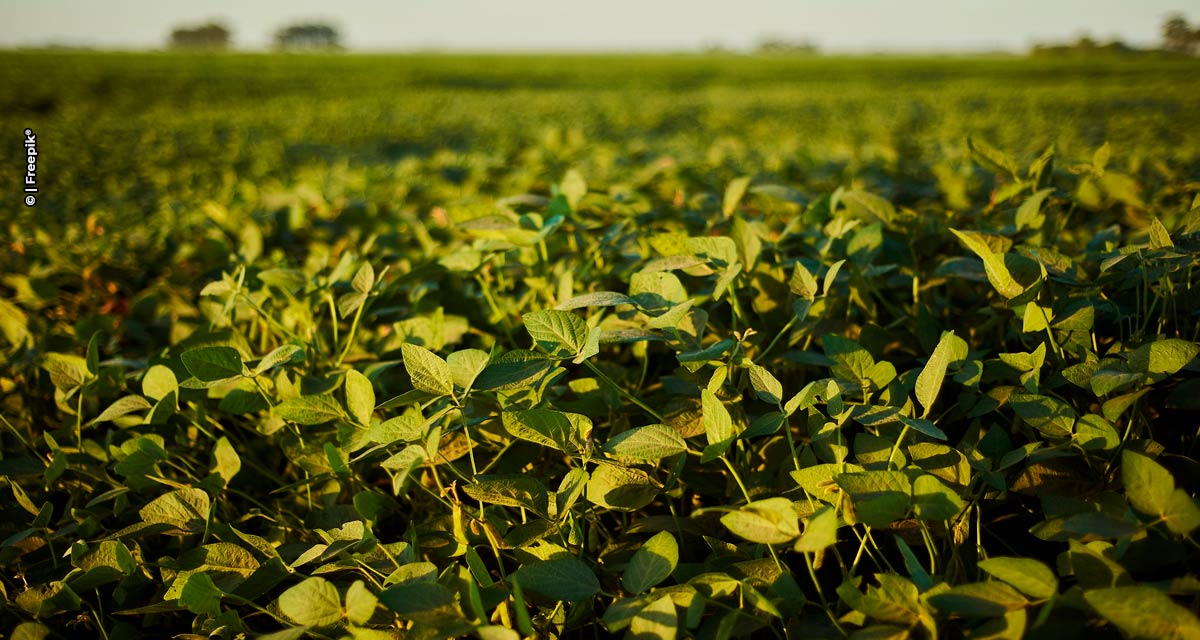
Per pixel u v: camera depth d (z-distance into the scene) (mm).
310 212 2791
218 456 1393
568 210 1771
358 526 1145
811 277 1370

|---|

### [TASK INSTRUCTIONS]
Output a verbatim copy of the entries and skip the pictures.

### [RESULT OF THIS EXERCISE]
Per pixel u v: camera depth d (z-distance into the scene) (mm).
310 212 2791
218 456 1393
568 210 1771
358 526 1145
811 277 1370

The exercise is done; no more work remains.